Posted: September 12, 2018

The No_More_Ransom Ransomware is a variant of the Rapid Ransomware, a Ransomware-as-a-Service family. These file-locking Trojans encrypt your media and hold it hostage until you pay a ransom, although paying has uncertain rates of success for acquiring a decryptor. Having well-maintained backups is an appropriate precaution against these attacks, and most anti-malware programs should delete the No_More_Ransom Ransomware as a danger to your PC.

A Trojan's Rapid Attempt to Make a Buck

Another version of the Rapid Ransomware's RaaS business is in threat databases, weeks after the SARansom Ransomware, one of the last variants that malware researchers could confirm. Whether the new one, the No_More_Ransom Ransomware, belongs to an updated baseline like the Rapid 2.0 Ransomware or is a split off from the original, file-locker Trojan is not yet knowable. However, its encryption routine and, therefore, its ability for locking the files remain just as threatening as ever.

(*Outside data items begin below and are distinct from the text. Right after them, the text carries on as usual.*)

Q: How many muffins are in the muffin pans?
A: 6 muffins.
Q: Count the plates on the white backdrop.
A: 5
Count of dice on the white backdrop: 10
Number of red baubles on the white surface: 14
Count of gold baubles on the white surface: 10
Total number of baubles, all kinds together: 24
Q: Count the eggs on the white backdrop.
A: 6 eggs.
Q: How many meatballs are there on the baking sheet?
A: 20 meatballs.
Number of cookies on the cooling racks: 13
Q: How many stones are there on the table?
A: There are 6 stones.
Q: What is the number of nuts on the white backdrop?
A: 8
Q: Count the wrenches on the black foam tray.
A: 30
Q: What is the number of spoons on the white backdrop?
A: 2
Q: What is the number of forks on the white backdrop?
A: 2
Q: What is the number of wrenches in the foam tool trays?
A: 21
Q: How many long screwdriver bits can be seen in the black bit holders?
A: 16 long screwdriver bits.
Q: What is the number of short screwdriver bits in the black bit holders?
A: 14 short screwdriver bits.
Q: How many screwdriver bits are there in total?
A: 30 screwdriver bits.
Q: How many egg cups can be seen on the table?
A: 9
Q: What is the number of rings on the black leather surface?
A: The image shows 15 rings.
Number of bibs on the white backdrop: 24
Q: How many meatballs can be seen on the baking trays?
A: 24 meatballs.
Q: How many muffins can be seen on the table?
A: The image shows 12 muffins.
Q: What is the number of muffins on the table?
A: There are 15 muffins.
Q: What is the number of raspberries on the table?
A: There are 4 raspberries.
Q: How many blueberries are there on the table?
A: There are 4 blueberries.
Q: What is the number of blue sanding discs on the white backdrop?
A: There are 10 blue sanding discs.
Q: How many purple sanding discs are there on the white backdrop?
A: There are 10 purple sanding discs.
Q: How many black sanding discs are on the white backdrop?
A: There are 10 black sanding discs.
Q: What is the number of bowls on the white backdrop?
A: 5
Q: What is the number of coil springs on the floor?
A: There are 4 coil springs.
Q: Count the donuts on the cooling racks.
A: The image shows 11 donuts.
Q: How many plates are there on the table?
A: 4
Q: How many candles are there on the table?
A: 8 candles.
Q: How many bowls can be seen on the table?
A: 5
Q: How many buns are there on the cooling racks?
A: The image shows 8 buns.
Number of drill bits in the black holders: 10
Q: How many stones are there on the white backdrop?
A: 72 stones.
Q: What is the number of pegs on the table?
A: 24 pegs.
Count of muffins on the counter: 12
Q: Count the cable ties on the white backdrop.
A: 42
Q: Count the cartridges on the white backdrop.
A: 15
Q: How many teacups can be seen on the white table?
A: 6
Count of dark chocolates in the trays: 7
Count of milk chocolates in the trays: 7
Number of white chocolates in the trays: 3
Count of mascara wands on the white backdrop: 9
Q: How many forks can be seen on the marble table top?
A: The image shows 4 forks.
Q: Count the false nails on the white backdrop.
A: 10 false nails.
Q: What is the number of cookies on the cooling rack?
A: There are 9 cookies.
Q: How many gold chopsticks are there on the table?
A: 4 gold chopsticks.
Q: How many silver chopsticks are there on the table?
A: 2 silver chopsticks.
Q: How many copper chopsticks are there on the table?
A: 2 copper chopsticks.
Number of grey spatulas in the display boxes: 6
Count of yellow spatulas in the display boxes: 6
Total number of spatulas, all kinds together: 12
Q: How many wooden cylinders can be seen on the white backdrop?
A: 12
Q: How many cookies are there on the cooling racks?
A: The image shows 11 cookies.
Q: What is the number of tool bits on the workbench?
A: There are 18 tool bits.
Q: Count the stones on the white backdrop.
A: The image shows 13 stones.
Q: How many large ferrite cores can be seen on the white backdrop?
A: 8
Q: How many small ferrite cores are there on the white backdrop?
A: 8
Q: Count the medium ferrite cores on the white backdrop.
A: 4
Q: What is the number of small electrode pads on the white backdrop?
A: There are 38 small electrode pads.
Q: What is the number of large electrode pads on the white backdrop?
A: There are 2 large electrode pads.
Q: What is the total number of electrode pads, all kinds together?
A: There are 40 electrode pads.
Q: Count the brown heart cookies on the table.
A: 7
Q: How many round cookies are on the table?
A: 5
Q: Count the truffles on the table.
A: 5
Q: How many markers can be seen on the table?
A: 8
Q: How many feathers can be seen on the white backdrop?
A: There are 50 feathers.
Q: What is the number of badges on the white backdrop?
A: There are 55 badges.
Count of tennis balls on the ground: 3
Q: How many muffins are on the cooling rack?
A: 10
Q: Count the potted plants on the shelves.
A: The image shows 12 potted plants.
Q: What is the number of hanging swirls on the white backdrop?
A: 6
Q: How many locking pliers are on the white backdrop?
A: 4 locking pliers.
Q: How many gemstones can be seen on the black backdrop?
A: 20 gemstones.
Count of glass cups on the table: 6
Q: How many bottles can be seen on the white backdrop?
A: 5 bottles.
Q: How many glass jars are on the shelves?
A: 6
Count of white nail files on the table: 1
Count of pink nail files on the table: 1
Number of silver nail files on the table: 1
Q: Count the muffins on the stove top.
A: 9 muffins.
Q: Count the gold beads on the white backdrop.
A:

The No_More_Ransom Ransomware uses an AES-based encryption feature that it secures with a pair of RSA keys, one of which is private. Besides locking the user's files and changing their names by providing a personal extension (as referenced in its name), the No_More_Ransom Ransomware also erases the Windows Shadow Volume Copies or the Restore Points and disables some recovery features. It implements these subsequent attacks through a hidden series of command-line-based instructions to Windows and, in no case, does it give the user any warning of this behavior.

This Trojan also creates an English, Notepad-based ransoming message with the threat actor's e-mail and an identification serial number. Malware experts are tracking a diverse range of behavior from criminals using Ransomware-as-a-Service threats like the No_More_Ransom Ransomware, which use third-party threat actors for their administrators. Paying is not a sure way to get a decryptor, and there also are cases of victims paying for a Rapid Ransomware decryption solution and receiving software that corrupts their files instead of unlocking them.

Easing the Pace of a Rapid Ransomware Spinoff's Money-Collecting

The No_More_Ransom Ransomware's family uses two standard infection strategies for compromising their victims' PCs. Threat actors may send disguised e-mail messages tricking their readers into downloading and running a corrupted attachment, or they may brute-force admin access to a network by cracking the login credentials. In either case, the criminals using the Rapid Ransomware Trojans prefer attacking for-profit organizations that have a potential for paying costly ransoms.

Compromised e-mail attachments may disguise themselves as being billing notices or workplace-related reports or messages. Most installers for these file-locker Trojans also will package themselves inside of space-compressed archives such as ZIPs or RARs. Malware experts recommend having anti-malware products available for deleting the No_More_Ransom Ransomware easily, but they also caution that any servers with unsafe login credentials are at risk from manual attacks that your security software can't prevent.

The success of the No_More_Ransom Ransomware's family is in spite of its bad-faith ransoming history, rather than because of it. Anyone willing to pay for getting their files back should, first, take the few minutes that are necessary for protecting them from something as ubiquitous as harmful encryption.